Pam Brown says 'snapshots of conditions. Incidents of emotion. Episodes from a
long running serial. Chronicles of a transition which is never completed'.

Here is another prose poem of mine, an early one which has that circularity
happening and also the dreamy thing. Interestingly, it was first published in
an English poetry mag, oh way back now. Despite Tom and Moya’s contentions, I
still think the Australian mainstream is scared of anything out of the ordinary
(and I note, in passing, that our mate Paddy MacCauley has been at it again,
see Weekend Oz Review last week). But here's the poem:


Carefully. Maybe the wide countries are gone

These are the old steps, the slippery dream, narrow but you know you're passing
down into

playgrounds in faded green, cold iron, paint always peeling. Huge backyards,
wide countries of childhood, flickering home movie memories - rough montage,
awkward juxtapositions of time and character, odd snatches of songs now
call ‘classics’ but the words were never clear.
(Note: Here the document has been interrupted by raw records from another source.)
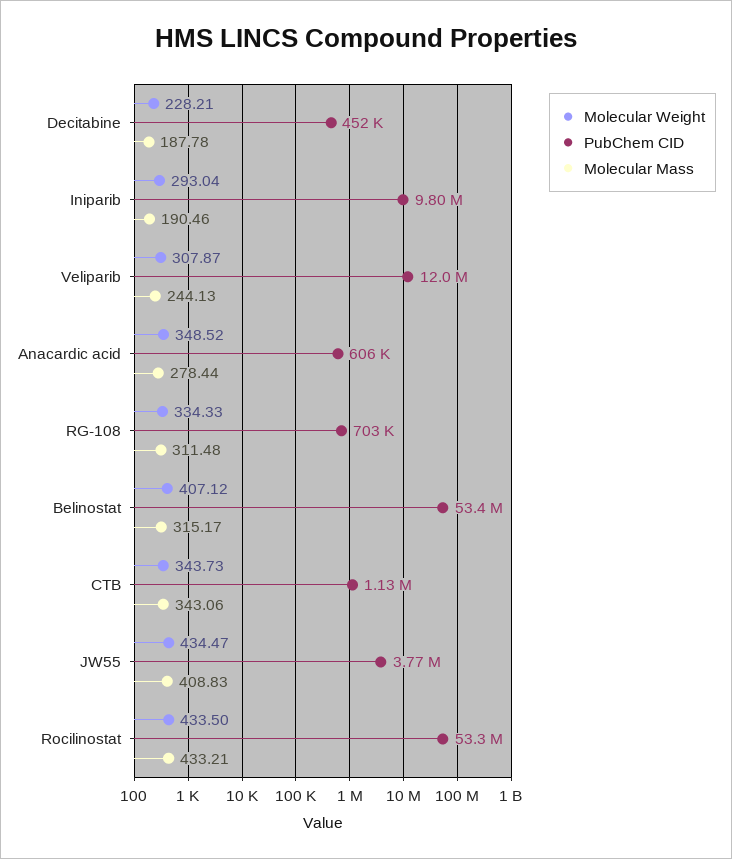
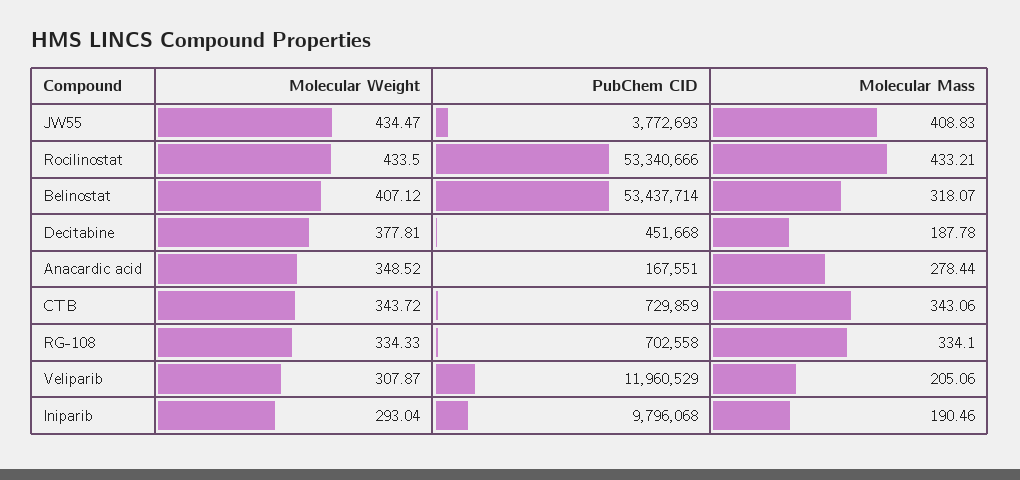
Molecular Weight, Decitabine: 228.21 -> 377.81
Molecular Mass, Veliparib: 244.13 -> 205.06
PubChem CID, Anacardic acid: 606000 -> 167551
Molecular Mass, RG-108: 311.48 -> 334.1
Molecular Mass, Belinostat: 315.17 -> 318.07
Molecular Weight, CTB: 343.73 -> 343.72
PubChem CID, CTB: 1130000 -> 729859

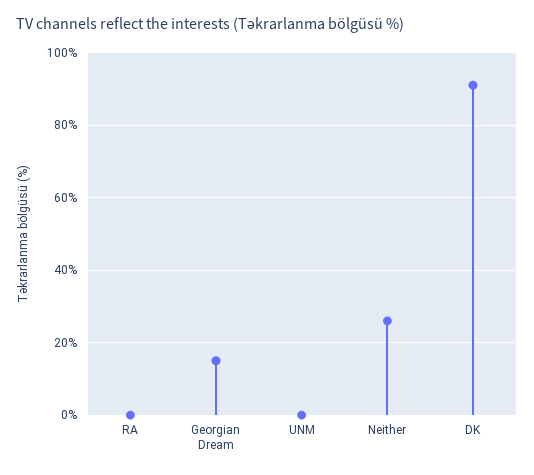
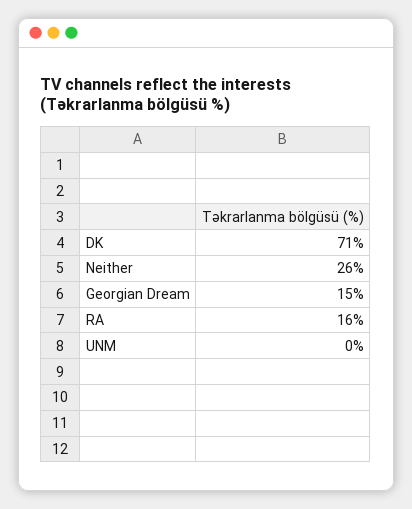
RA: 0 -> 16
DK: 90 -> 71

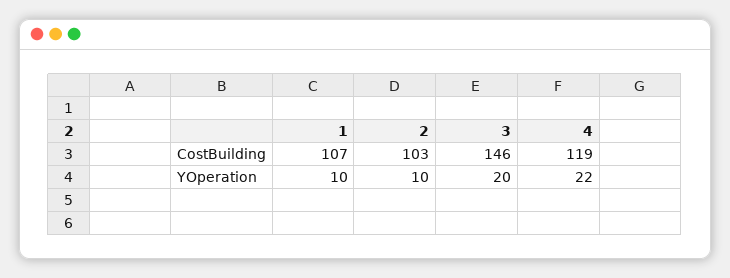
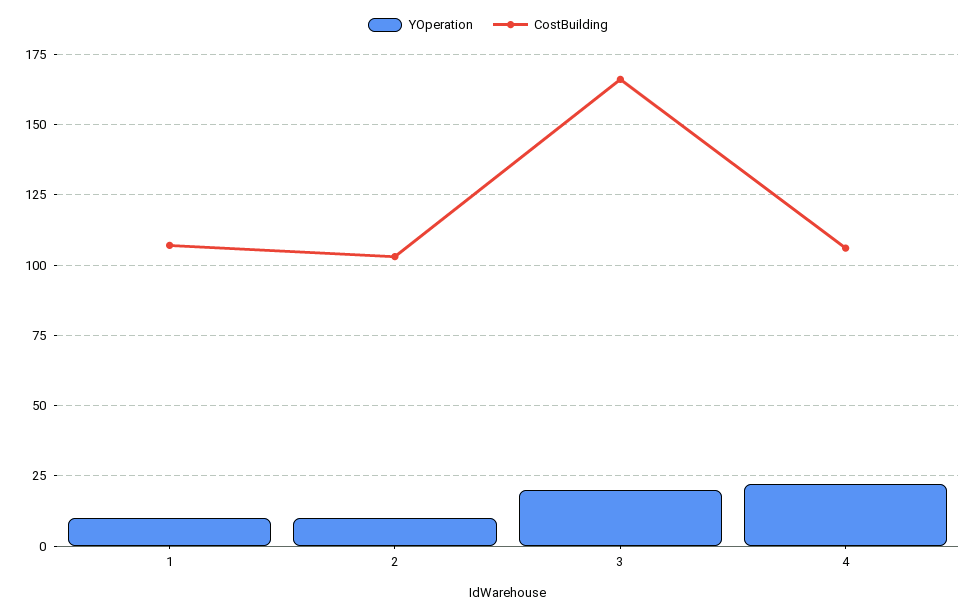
CostBuilding, 3: 146 -> 165
CostBuilding, 4: 119 -> 105

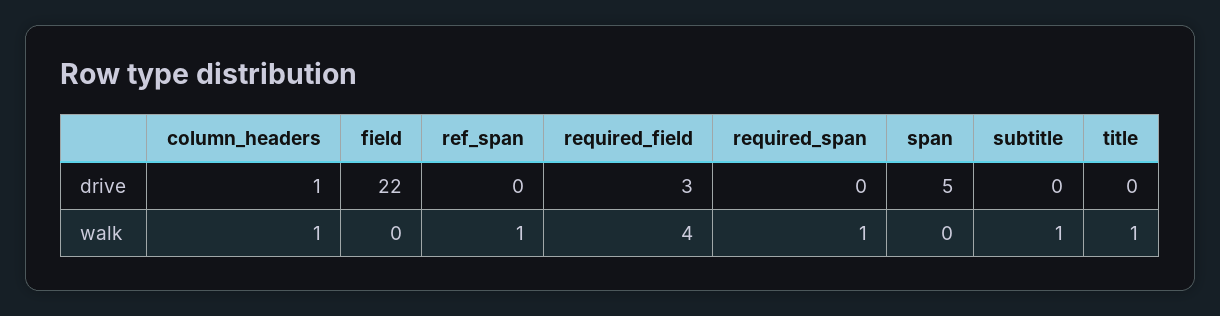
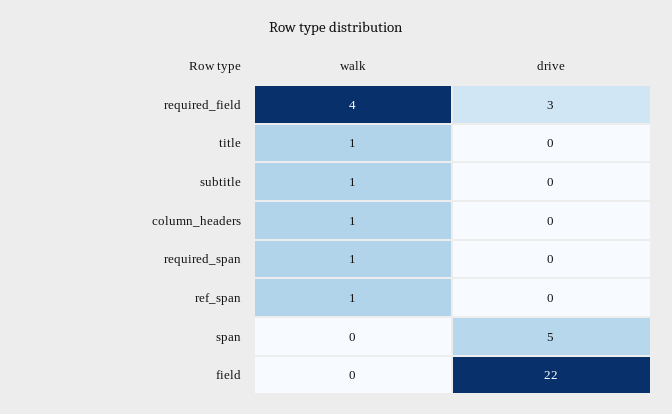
column_headers, drive: 1 -> 0

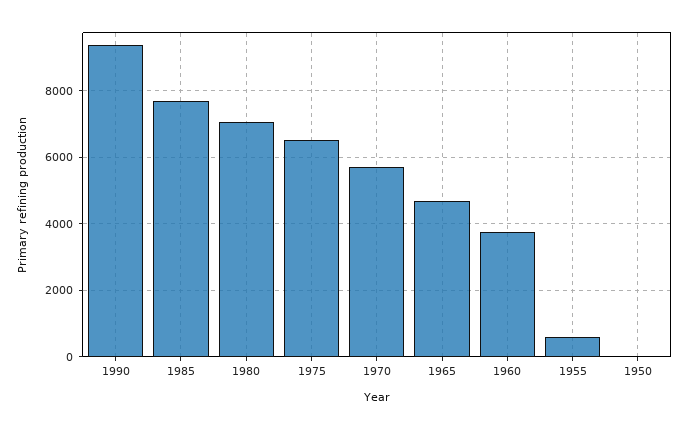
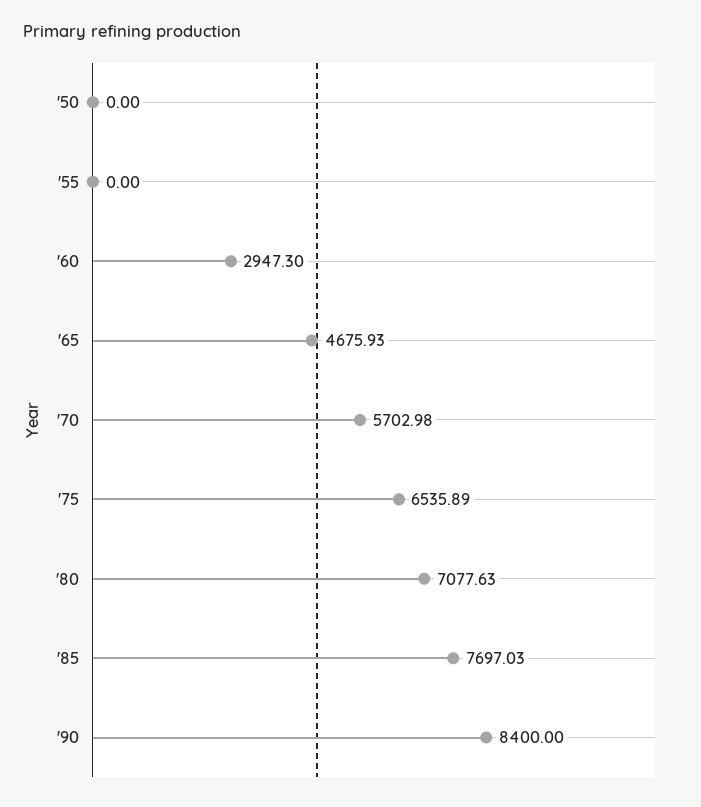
1990: 9400 -> 8400
1960: 3800 -> 2947.3
1955: 600 -> 0

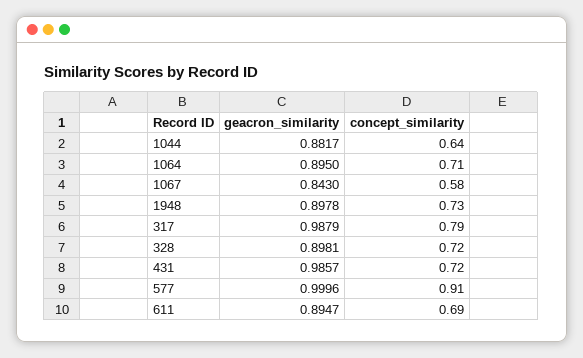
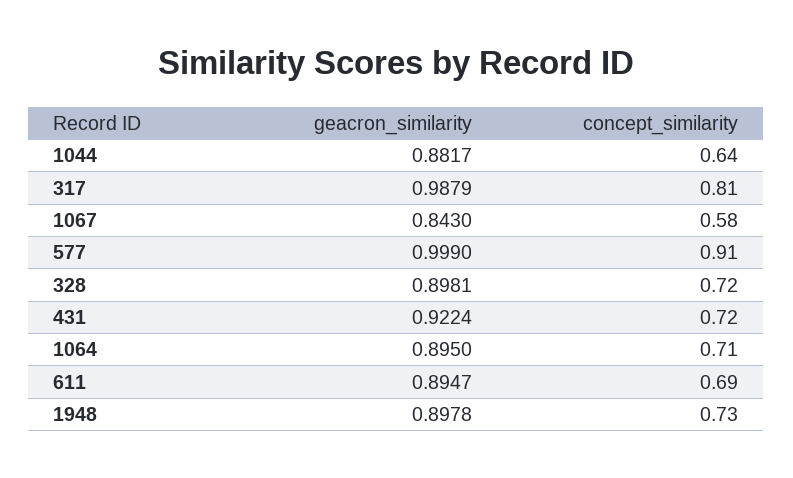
concept_similarity, 317: 0.79 -> 0.81
geacron_similarity, 431: 0.9857 -> 0.9224
geacron_similarity, 577: 0.9996 -> 0.999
We lived as if nothing else existed, or as if we didn’t exist. Always the
silent question over which we've pulled an old gauze curtain (we sometimes
struggle to push it aside). Watching, we catch our breath, we are breathless,
we choke at times on dust, acres of bush, or grass, concrete, tar. Even now
we're holding on. It must have been much clearer than these jerky washed-out
colours, sharper than the black and whites. We're still waiting for the silence
mysteries dancing somewhere nearby, like the first magic rainbow, mysteries as
you stood waiting at the edge for years. No-one called you down, called you
back, you held on to the rail, the edge of falling down into the dream, down

the long driveway edged with bushes, dark trees, a turn at the end, dusty side
passages littered with minor arcana of households. Dark green carpet in the
silent lounge room draws you and scares you, you sleep walk there once, you are
eight. Maybe you sleep walk through it all, out to the edge, grey corners of
the cobweb verandah, prickles, undergrowth against the back fence.

It's a country probably conquered now, divided, renamed, given a new language,
burnt off like scrub, paved over. But it's buried somewhere deeper than that,
under old photographs in a drawer, all falsification round the fortress of
memory. Again you're in a holding pattern at the edge. You wonder if you can
ever make the trip - is there a gate still creaking at the top of the driveway,
still a twist in the gravel at the end?

Carefully, these are the steps into a wide country.